Os princípios são aplicáveis hoje, como foram aplicáveis ontem e serão aplicáveis amanhã.
Tentarei elencar alguns princípios que constituem a essência do Direito numa sociedade democrática.
- O princípio de que, no processo criminal, a dúvida beneficia o réu permanece de pé. Resume-se nesta frase latina: In dubio pro reo. É melhor absolver mil culpados do que condenar um inocente.
- No estado democrático de direito todos têm direito a um julgamento justo pelos tribunais. Observe-se a abrangência do pronome todos: ninguém fica de fora. Este princípio persevera em qualquer situação, não cabendo excepcioná-lo à face de determinadas contingências de um momento histórico.
- Ainda que líderes proeminentes de um partido politico ou de um credo religioso estejam sendo julgados, a sentença não pode colocar no banco dos réus o partido político ou o credo religioso. Deve limitar-se aos agentes abarcados pelo processo.
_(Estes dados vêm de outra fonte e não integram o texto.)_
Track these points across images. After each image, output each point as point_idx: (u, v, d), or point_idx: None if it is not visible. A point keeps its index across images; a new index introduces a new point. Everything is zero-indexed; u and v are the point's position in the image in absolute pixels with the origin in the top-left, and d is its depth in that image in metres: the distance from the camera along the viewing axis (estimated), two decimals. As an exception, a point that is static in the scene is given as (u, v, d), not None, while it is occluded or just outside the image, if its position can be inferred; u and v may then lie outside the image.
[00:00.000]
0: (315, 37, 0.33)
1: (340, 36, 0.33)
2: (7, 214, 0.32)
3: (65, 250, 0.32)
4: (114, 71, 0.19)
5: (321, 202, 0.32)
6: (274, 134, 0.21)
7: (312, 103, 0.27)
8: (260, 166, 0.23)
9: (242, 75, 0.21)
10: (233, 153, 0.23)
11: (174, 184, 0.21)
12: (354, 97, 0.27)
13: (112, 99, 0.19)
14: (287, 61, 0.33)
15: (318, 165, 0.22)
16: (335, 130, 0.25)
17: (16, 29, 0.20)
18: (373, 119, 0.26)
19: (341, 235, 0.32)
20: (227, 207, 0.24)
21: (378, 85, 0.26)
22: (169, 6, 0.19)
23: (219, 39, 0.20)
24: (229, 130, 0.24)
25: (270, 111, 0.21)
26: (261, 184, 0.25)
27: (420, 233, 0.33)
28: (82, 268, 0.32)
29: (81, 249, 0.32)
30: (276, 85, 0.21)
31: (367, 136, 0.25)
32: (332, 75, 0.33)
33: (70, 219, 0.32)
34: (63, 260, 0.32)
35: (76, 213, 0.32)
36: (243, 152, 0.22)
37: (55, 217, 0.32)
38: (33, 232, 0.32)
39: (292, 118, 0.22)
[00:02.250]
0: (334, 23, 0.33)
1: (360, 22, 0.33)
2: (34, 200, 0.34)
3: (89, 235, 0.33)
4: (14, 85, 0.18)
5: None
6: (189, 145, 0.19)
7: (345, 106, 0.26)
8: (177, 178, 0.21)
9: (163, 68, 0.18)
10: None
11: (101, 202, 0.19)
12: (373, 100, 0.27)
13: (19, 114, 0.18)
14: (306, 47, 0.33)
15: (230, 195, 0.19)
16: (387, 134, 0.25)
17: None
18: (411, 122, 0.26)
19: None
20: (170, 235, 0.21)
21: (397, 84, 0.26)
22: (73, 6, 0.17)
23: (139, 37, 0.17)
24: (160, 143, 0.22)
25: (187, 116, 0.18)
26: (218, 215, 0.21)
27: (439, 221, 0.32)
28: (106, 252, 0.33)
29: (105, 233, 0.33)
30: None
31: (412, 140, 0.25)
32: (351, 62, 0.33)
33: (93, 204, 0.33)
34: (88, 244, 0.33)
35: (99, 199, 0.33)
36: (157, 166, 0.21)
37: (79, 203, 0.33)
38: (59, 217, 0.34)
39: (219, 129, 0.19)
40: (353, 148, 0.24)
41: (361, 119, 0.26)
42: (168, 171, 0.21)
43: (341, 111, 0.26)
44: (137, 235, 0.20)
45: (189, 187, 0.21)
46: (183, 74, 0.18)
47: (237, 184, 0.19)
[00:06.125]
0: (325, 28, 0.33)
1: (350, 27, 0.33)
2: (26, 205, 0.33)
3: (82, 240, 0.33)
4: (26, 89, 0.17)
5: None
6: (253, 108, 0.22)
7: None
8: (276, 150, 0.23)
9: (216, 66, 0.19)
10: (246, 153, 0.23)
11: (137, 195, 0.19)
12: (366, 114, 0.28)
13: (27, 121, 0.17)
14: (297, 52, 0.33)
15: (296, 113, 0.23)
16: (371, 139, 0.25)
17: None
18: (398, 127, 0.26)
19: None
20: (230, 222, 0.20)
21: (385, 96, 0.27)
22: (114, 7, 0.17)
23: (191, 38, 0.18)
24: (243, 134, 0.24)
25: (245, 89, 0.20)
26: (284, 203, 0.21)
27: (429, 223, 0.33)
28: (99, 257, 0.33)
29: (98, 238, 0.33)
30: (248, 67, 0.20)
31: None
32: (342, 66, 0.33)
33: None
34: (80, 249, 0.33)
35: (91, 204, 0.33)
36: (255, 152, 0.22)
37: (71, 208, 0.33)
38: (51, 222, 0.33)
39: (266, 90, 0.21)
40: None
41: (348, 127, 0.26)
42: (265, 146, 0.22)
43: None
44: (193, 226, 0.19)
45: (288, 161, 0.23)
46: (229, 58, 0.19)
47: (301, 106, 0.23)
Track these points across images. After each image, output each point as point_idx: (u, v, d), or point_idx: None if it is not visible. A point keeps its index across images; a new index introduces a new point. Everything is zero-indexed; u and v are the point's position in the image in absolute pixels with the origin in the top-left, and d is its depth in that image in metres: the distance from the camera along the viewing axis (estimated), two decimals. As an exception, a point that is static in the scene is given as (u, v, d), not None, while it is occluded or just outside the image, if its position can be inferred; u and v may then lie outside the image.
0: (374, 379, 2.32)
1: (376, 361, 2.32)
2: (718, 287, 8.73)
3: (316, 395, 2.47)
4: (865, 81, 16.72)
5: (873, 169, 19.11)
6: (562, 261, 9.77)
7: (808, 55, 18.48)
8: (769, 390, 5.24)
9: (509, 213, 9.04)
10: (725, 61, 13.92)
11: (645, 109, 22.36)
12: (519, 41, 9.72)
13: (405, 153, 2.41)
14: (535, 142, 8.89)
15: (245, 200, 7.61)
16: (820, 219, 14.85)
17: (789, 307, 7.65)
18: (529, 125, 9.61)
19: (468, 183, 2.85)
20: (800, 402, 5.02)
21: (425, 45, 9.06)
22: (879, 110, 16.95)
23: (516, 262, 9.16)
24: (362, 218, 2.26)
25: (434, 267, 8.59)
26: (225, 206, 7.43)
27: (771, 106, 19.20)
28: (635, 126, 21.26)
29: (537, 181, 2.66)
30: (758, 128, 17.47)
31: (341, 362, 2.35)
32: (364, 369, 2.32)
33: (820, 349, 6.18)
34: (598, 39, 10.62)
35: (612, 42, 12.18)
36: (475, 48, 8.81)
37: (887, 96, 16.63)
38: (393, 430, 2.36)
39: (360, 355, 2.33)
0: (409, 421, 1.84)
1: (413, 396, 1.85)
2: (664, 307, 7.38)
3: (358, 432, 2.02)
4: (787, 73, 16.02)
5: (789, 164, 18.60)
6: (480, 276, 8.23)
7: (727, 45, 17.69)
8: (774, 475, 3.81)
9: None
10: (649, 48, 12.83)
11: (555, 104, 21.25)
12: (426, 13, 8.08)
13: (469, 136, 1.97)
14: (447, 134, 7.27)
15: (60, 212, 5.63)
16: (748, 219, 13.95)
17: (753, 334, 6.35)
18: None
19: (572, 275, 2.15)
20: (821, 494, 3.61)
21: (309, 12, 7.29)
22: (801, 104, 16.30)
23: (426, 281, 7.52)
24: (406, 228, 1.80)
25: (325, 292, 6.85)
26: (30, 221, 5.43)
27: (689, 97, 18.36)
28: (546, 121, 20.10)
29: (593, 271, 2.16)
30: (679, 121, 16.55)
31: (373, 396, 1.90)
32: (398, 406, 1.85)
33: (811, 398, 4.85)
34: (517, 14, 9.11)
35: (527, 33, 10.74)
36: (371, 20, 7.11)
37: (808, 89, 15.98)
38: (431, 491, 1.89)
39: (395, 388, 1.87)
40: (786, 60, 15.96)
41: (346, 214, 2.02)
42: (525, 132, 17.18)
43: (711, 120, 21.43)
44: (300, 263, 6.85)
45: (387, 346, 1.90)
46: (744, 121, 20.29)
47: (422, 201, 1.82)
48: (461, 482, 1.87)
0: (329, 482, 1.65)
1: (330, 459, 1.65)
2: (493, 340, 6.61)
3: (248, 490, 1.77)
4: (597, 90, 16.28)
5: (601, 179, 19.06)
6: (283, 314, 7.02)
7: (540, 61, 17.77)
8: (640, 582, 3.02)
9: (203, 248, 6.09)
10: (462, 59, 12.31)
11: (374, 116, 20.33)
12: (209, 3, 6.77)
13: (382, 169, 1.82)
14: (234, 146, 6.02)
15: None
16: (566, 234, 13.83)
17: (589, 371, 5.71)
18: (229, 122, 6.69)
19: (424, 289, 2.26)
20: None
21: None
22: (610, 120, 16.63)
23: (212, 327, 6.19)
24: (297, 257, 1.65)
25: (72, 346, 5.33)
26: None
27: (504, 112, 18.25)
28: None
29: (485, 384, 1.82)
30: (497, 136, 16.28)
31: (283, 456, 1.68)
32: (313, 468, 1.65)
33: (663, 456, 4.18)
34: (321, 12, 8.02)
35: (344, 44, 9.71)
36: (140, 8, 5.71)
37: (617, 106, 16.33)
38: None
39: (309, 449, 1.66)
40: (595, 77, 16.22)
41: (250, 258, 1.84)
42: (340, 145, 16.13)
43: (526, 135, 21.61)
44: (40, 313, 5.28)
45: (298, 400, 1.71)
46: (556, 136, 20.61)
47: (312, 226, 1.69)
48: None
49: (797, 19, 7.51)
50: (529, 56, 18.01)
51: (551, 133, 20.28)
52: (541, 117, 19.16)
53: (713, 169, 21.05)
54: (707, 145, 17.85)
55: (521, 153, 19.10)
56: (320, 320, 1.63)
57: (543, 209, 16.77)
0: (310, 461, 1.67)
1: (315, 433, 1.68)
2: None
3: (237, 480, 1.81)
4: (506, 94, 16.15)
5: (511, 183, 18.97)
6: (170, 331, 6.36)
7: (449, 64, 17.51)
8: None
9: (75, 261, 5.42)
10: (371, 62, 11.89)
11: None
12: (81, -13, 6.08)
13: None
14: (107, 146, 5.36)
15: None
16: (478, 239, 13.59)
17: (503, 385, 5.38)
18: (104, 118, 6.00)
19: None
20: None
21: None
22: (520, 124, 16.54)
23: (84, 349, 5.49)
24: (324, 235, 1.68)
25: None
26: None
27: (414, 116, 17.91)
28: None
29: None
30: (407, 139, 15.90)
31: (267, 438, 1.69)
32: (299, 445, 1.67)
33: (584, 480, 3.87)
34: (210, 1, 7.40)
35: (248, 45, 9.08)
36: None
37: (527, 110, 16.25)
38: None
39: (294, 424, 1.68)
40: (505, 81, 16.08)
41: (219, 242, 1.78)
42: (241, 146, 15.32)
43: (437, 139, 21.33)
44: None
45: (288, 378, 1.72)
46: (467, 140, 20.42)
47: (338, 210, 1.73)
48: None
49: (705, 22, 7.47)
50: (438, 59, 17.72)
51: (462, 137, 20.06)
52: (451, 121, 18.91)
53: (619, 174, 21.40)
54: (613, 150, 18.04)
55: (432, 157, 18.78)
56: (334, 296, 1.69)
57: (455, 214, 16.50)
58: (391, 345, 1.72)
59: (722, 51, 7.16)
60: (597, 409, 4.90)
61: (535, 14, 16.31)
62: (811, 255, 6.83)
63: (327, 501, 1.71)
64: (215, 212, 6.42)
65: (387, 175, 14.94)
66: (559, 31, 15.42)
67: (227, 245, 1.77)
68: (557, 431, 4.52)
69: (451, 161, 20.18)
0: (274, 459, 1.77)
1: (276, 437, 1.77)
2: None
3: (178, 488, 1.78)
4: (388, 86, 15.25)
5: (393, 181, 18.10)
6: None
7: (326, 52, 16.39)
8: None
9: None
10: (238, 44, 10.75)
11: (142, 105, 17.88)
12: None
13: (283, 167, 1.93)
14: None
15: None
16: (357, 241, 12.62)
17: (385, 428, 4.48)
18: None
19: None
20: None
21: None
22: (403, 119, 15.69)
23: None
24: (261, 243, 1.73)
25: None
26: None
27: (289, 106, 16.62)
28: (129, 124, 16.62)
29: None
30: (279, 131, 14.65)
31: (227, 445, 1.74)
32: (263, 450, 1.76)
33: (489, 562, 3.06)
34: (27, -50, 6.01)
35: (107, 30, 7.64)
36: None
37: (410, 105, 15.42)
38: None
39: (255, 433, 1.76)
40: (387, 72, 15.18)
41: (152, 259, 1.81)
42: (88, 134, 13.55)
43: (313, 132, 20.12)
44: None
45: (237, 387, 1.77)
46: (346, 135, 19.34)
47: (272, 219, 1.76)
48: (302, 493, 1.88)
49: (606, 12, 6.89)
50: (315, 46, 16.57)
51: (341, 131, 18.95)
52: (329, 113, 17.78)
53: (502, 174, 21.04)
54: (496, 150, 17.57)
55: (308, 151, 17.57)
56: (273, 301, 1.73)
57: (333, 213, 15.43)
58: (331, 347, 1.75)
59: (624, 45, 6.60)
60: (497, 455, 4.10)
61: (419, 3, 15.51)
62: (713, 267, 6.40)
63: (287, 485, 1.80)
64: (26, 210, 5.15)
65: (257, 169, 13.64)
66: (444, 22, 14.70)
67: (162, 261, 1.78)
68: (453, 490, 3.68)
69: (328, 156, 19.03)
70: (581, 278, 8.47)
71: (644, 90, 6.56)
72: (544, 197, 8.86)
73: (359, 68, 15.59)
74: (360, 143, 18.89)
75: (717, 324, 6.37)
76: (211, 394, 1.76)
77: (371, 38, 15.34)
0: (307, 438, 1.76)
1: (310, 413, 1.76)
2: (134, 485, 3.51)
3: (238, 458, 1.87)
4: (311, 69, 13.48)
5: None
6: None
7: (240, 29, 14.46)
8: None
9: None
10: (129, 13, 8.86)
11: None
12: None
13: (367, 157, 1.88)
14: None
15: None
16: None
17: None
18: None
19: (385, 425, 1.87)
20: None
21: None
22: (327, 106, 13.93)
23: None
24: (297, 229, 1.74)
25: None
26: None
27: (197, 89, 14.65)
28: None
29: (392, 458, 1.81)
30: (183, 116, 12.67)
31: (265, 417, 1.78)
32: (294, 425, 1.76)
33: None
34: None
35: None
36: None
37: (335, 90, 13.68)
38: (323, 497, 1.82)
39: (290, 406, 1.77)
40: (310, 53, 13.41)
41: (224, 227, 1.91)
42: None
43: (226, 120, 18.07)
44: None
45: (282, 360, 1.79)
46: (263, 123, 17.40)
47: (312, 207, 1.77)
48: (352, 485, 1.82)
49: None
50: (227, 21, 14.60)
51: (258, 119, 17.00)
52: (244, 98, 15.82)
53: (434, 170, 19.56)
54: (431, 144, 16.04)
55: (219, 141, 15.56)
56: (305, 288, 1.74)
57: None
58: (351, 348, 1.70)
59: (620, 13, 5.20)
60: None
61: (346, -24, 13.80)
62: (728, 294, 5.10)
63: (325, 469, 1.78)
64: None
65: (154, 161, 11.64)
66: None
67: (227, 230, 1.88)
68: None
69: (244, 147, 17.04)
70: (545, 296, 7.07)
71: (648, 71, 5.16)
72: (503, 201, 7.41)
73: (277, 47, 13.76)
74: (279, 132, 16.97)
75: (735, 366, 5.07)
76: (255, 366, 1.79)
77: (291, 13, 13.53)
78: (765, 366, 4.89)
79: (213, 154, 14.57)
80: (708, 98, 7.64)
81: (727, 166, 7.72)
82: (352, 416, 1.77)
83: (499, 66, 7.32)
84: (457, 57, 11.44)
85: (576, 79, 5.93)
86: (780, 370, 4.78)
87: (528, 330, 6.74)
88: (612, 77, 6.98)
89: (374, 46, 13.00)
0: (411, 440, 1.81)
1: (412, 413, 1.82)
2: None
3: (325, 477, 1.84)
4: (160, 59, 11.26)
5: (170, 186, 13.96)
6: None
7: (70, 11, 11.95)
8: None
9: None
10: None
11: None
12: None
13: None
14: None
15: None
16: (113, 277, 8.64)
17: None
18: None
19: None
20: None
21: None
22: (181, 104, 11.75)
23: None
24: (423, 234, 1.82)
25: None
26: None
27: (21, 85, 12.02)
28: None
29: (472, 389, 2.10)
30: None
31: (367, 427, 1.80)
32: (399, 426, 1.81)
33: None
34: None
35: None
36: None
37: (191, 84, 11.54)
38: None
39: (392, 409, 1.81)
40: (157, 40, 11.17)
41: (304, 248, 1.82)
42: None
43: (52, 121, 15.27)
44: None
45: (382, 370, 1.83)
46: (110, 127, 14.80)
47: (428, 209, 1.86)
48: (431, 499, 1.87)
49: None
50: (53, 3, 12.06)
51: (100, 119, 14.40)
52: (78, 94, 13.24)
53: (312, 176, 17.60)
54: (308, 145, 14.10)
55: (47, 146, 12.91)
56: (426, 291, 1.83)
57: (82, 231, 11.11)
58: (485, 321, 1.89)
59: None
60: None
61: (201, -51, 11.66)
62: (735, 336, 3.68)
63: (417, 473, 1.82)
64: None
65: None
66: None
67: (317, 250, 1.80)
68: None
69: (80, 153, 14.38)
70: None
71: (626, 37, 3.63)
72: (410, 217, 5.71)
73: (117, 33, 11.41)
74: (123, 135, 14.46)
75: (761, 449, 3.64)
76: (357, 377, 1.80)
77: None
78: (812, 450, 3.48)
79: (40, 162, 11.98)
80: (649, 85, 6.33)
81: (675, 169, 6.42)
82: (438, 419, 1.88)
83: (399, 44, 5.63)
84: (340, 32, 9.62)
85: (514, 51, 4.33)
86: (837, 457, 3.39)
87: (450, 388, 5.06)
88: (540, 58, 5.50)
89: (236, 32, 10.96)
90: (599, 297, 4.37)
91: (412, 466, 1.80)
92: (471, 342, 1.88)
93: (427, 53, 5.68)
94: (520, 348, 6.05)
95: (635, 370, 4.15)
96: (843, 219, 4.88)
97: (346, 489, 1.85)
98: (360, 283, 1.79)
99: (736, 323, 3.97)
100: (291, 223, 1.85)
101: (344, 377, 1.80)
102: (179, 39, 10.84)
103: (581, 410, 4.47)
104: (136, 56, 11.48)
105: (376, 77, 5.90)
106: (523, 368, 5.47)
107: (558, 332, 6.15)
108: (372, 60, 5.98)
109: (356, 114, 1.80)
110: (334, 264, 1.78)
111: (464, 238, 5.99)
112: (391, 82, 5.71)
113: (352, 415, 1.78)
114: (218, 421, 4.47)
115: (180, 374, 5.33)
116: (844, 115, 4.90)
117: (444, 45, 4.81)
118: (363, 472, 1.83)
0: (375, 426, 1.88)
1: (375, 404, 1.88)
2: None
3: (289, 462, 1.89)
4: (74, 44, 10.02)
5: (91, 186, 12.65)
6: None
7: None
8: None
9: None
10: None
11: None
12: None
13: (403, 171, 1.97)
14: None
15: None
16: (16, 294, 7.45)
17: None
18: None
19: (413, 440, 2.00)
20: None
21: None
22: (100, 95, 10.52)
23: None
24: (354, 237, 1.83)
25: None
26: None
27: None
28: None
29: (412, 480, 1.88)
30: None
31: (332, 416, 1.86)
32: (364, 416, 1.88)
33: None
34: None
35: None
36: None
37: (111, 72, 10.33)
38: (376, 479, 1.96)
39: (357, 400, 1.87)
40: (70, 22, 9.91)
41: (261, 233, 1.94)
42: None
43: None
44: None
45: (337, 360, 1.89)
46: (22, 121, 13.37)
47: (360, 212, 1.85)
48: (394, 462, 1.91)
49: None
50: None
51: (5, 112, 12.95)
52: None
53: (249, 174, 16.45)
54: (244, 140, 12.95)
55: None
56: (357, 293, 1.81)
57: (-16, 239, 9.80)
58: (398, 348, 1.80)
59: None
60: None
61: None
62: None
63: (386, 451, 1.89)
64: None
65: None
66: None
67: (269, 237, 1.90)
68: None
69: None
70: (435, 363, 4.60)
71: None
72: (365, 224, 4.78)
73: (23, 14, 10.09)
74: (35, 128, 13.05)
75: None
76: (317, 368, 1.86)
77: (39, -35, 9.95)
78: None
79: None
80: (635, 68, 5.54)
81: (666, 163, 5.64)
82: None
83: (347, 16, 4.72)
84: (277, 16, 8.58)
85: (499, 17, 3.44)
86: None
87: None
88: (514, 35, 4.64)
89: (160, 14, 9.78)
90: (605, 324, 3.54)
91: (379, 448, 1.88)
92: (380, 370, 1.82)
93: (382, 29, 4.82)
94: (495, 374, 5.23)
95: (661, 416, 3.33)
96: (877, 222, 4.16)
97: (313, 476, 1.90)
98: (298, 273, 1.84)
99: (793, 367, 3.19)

- Todo magistrado carrega, na sua mente, uma ideologia. Não há magistrados ideologicamente neutros. A suposta neutralidade ideológica das cortes é uma hipocrisia. Espera-se, porém, como exigência ética, que a ideologia não afaste os magistrados do dever de julgar segundo critérios de Justiça.
- Os tribunais coletivos existem para que se manifestem as divergências. Dos julgamentos da primeira instância, proferidos em regra por um juiz singular, cabe recurso ao juízo coletivo, justamente para favorecer a expressão de entendimentos divergentes. O voto vencido deve ser respeitado.
- Jamais o alarido da imprensa deve afastar o magistrado da obrigação de julgar segundo sua consciência. Ainda que a multidão grite Barrabás, o magistrado incorruptível caminhará sereno através da corrente ruidosa e, se não estiver plenamente convencido da culpa do acusado, proferirá sentença de absolvição.
- A condenação criminal exige provas. Não se pode basear em ilações, inferências, encadeamento de hipóteses, presunções, suposições. Esta é uma conquista milenar do Direito. Mesmo que o juiz esteja subjetivamente convencido da culpa, não lhe é lícito condenar, se não houver nos autos prova evidente da culpabilidade.
- Quando o advogado coloca seu zelo profissional na sustentação da defesa, não está subscrevendo o delito ou colaborando para sua prática, mas cumprindo um papel essencial à prática da Justiça. O processo criminal é dialético, sustenta-se na ideia de ser indispensável o confronto acusação defesa.